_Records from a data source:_
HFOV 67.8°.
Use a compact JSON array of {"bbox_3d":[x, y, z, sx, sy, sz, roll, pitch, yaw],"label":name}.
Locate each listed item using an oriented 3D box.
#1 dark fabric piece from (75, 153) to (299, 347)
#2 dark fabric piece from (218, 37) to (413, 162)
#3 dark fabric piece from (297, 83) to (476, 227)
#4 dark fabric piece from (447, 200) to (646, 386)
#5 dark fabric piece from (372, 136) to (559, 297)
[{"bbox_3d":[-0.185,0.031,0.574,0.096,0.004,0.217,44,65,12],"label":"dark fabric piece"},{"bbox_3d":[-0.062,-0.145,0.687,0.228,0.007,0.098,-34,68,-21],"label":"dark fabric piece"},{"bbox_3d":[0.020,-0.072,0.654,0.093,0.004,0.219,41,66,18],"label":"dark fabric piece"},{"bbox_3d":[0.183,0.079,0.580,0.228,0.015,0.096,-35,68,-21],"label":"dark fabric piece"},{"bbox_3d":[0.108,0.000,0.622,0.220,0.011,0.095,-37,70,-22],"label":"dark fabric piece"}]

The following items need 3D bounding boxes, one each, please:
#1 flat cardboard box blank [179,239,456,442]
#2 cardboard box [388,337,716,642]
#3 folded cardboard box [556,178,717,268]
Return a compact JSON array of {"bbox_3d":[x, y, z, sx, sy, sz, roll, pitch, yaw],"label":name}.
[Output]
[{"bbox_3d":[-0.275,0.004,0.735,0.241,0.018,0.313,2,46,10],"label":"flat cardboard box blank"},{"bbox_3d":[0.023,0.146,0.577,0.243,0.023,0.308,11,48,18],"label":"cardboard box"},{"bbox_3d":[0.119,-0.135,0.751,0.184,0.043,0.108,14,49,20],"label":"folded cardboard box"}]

_WHAT NEEDS TO BE DONE:_ Give again, exactly, every line from the one holding "#1 flat cardboard box blank [179,239,456,442]" to the last line of the data.

_EXERCISE RESULT:_
#1 flat cardboard box blank [179,239,456,442]
#2 cardboard box [388,337,716,642]
#3 folded cardboard box [556,178,717,268]
Return a compact JSON array of {"bbox_3d":[x, y, z, sx, sy, sz, roll, pitch, yaw],"label":name}.
[Output]
[{"bbox_3d":[-0.275,0.004,0.735,0.241,0.018,0.313,2,46,10],"label":"flat cardboard box blank"},{"bbox_3d":[0.023,0.146,0.577,0.243,0.023,0.308,11,48,18],"label":"cardboard box"},{"bbox_3d":[0.119,-0.135,0.751,0.184,0.043,0.108,14,49,20],"label":"folded cardboard box"}]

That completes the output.